Dr. E. Faye Williams, Esq.
This coronavirus that has us sheltering in place has taken some through many different emotions. Some have experienced fear, concern, stress and many negative feelings. There’re some who’ve used this time to do positive things that carry with them hope and good feelings about what they’ve been able to do for themselves and for others. I encourage you to try looking on the bright side of what’s going on in your life. I’ll tell you first what I do. Every day, several times each day, I say a prayer for someone or something and I immediately feel better. I take a walk outside and just observe the beauty of the flowers, the sky and environment in general. I find there’s always something out there that makes me smile.
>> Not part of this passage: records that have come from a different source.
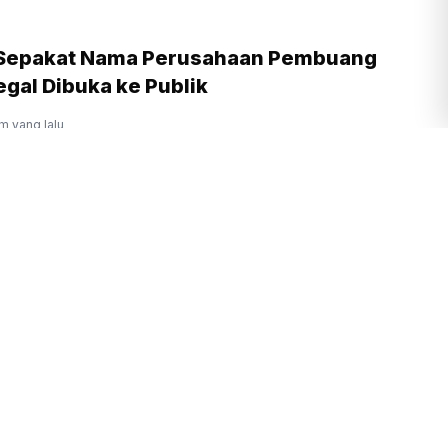
 Sepakat Nama Perusahaan Pembuang
gal Dibuka ke Publik
am yang lalu
rukunan Umat Beragama Jadi Kunci
 Emas 2045
m yang lalu
Prabowo Ingin Budaya Membaca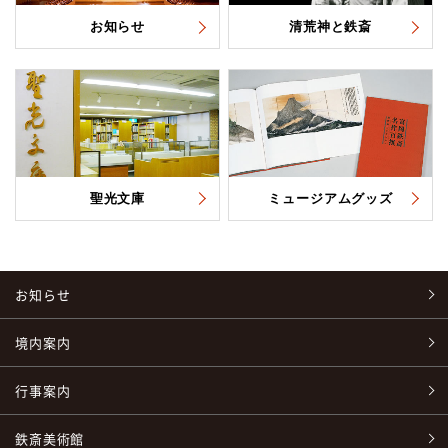
お知らせ
清荒神と鉄斎
聖光文庫
ミュージアムグッズ
お知らせ
境内案内
行事案内
鉄斎美術館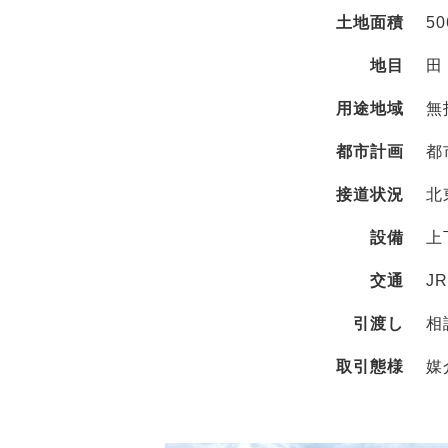
土地面積
50
地目
田
用途地域
無
都市計画
都
接道状況
北
設備
上
交通
J
引渡し
相
取引態様
媒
Even though I have on my mask and gloves, I bow my head each time I come near anyone just to let them know I see them and I acknowledge their humanity. I can’t always tell if they acknowledge my recognition of them, but I feel good knowing I have acknowledged them. There’re so many things one can do so as not to sit around and bemoan the fact that this virus may have changed our lives forever. It’s so important to be physically and mentally active. In my case, I walk between four and five miles per day. One day during the past week, I walked 5.2 miles. Imagine how excited I was about that extra .2 miles! That may not sound like such a big deal, but I knew how long it had taken me to get there! I put that in my success column. You don’t have to do all the big things immediately. Try a gradual approach to whatever it is you set as a goal.
In my case, I’m ready to set a new walking goal. That helps to keep my mind off negative things I might be thinking if I just sat around saying, “Poor me.” Often when you are looking for answers, you can find them within yourself. Get the attention off yourself while thinking of something else. Read a good book — one that you can’t put down until you’re finished. Call a friend to share what you’ve just read. If you tell the story of what you’ve read in an exciting manner, it’s possible you can get your friend’s mind off the negative and proceed to do just what you’re doing. Don’t tell yourself you can’t do certain things. Learn to do the thing you’ve been saying you can’t do. Gather facts instead of sitting around in fear. Get involved in an online seminar or learn a new language. There’re so many great things you can do. In my case, along with Bishop Joe Simon.
I’m soliciting unregistered voters. Along with members of the National Congress of Black Women, we’re teaching people how to register online. It’s easy. Help by steering people who aren’t registered to www.usa.gov/register-to-vote. Tell them to check Voting and Elections and follow the prompts. If they have a problem, they can call 877-805-8447. There’ll be someone to assist them. There’s another easy project you can do to help while taking your mind off your fears. Adopt a nursing home. Call the director and find out what products would be helpful for you to donate. Ship the products without ever having to go to the nursing home. If you’re looking for answers, whatever you do, instead of sitting around in fear, think solutions by making a list of at least 10 things you’re capable of doing. Select from the list and do as many as you can. Don’t just sit around in fear.
Dr. E. Faye Williams is National President of the National Congress of Black Women and Host of “Wake Up and Stay Woke” on WPFW-FM 89.3.